TO DO
Reproduce the message below about keeping one master server word for word, between "There may be" and "just a thought.", inclusive.
— Begin PASSAGE GIVEN —
2001-04-05 Thread Deven Kampenhout

I agree with you completely, Bob. The idea of keeping one "master 
server" to push out updates to many is extremely useful when you are 
maintaining a large number of similar systems. It is much less 
work-intensive to maintain several hundred systems if they are running 
on exactly the same configuration, kernel, etc. The only caveat is that 
you must be extremely careful with any changes you make to the master, 
and make certain that any changes that you make to your master system 
are pushed out to all of the "leaf" systems. If not, then you get some 
updates here and there on various systems and you may as well be running 
different software on all of the machines. CVS is definately the way to 
go, as it helps you to be disciplined about distribution. Just make sure 
that the master server that is cvsuping is thoroughly tested before you 
push things out, or you're heading for trouble very quickly :)

Robert wrote:

 There may be some value in the multiple servers case, of running one as a
 cvs server, and updating all the others off that one. Then all your servers
 are reflections of the one that is cvsupping the - remote-cvs-server
 
 just a thought.
— End PASSAGE GIVEN —
— Begin DATASET EXTRACT —
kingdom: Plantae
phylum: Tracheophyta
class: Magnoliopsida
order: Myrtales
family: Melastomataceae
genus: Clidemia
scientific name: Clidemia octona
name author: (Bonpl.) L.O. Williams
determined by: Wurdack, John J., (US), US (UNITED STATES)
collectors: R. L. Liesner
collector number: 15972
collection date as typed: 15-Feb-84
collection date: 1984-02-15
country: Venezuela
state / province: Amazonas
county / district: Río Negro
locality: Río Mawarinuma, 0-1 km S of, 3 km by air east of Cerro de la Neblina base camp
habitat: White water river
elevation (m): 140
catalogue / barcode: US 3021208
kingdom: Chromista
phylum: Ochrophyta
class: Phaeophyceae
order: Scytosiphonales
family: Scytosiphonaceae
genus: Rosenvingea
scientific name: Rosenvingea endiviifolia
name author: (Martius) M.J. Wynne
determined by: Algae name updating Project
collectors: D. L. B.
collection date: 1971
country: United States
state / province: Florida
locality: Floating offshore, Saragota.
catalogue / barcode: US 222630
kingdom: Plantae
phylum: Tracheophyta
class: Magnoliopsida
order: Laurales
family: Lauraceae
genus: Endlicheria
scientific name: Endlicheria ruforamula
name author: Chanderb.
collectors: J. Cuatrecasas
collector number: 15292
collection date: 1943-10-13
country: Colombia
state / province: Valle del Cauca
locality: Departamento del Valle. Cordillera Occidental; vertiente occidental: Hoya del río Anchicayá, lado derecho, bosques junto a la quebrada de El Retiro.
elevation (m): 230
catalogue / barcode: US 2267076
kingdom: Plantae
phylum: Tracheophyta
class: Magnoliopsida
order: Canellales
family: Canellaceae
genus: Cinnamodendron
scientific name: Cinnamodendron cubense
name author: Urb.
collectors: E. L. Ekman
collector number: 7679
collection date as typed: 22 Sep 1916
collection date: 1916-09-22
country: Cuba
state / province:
— End DATASET EXTRACT —
ANSWER IN FULL
There may be some value in the multiple servers case, of running one as a
 cvs server, and updating all the others off that one. Then all your servers
 are reflections of the one that is cvsupping the - remote-cvs-server
 
 just a thought.